1. There is a reason for waddling . . . I don’t know what it is exactly, but it just happens and needs to happen in order to take the pressure off the back. My back feels so much better now that I waddle.
2. There are a huge amount of uncomfortable chairs in the world. Avoid metal chairs, hard back chairs, wooden chairs, etc. at all costs. Big, deep, comfy couches are also to be avoided.
3. Areas of the body (that I never knew even existed) can hurt and be sore.
4. The body mysteriously changes itself into a mom body. I miss my old body . . .
5. Cravings are random, bizarre, and unexplainable; it’s best to not give into them. But it’s really hard not to either.
6. Sleeping is about impossible until I’ve hit the point of exhaustion. I feel like the past 35 weeks have been the most tiring of my life. Yet for some reason, I’ve had more energy in the 3rd trimester than I did in the previous trimesters.
7. A pregnant woman feels the need to pee almost always . . . whether she actually needs to or not.
8. The baby actually can kick and press on my bladder. Not fun!
9. The baby can also kick the ribs and anything else near them – again not fun.
10. I miss my baby when he’s not moving.

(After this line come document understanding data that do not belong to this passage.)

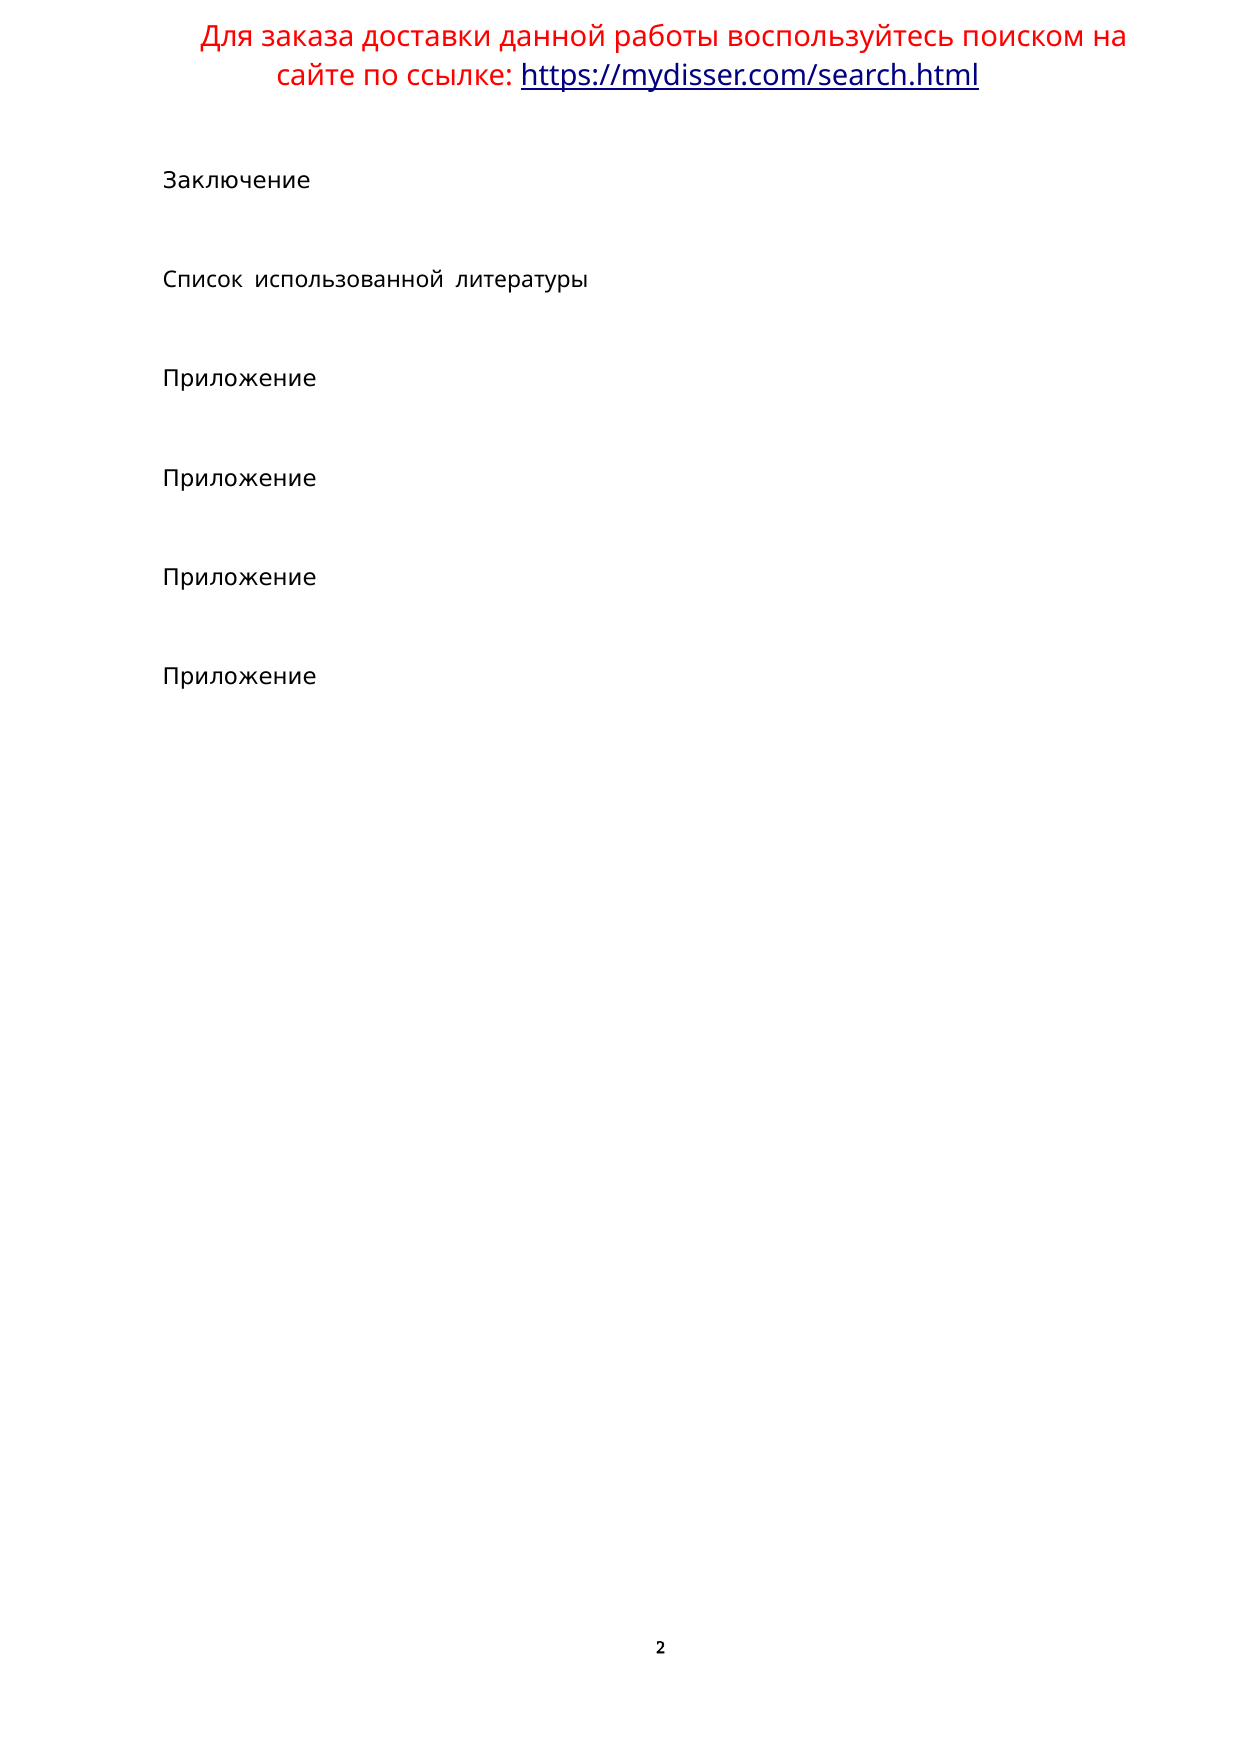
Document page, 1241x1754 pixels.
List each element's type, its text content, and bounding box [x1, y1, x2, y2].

text Приложение [103, 363, 1152, 392]
text Приложение [103, 561, 1152, 590]
text Приложение [103, 660, 1152, 689]
text Приложение [103, 462, 1152, 491]
text Заключение [103, 164, 1152, 193]
text Список использованной литературы [103, 264, 1152, 292]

Somehow I’ve tuned in to his movements, so that I’m always aware of him.
11. Every position – sitting, standing, walking, lying down – becomes uncomfortable after a certain amount of time.
12. Everywhere I go, I meet the nicest people. I’ve talked to more random strangers about their children, my baby, being pregnant, etc. than I ever talked to before being pregnant. People are always willing to help a pregnant woman, and I actually like people more now than I did before becoming pregnant.
13. The maternal urge to protect the little person inside you kicks in as soon as you know you’re pregnant. I’ve fought a lot of fear regarding the health and safety of this little one, yet I’ve also come to a deeper trust in my God and His ability to protect my baby. I’ve also realized that the Lord loves this little one more than I do; that is a great comfort.
14. The bigger I get, the more I feel the baby move, the more I want to meet him. Yet on the other hand, I will miss him terribly when he’s no longer a part of me. Right now, I have mixed emotions about his arrival.
15. I wish that fathers got to experience half of what moms do. 🙂 I tell Mark all the time that I’d pay a lot of money for him to be pregnant for a week – a. because then he’d know how it feels, but b. because he’d also feel like he knows the baby.
16. You lose your sense of balance, stability (emotional and physical), brain power and sharpness, and really a lot of who you thought you were once you’re pregnant.
17. All moms can relate to each other. I never realized how motherhood bonds women.
18. I have wonderfully supportive friends who have allowed me to ask all kinds of questions; I value their input and their willingness to share about their experiences.
19. Pregnancy allows for a lot of growth and not just of the belly. It has caused me to grow, Mark to grow, and the two of us, as a couple, to grow. I love my husband more now than I ever have, and I realize now what a great help/support/love/friend he is. He finds me as beautiful now – with my large, veiny pregnant belly – as he ever has. He also has the patience of a saint as he has endured my fatigue, whining, emotional ups and downs, and physical limitations. He’s lost a lot of weight since I’ve been pregnant and hasn’t complained. 🙂
20. I’ve come to appreciate my mom more than I ever have. I realize more of why she loves us so much, what she has given up for us, and how she feels about us.
21. I’ve still got a lot to learn . . . my journey has only just started.
22. I can’t wait for my husband and family to meet this little guy . . .

One thought on “thoughts on pregnancy

  1. Wow Mic! What wonderful and accurate observations. How very true. I really enjoyed reading this. Thanks for sharing.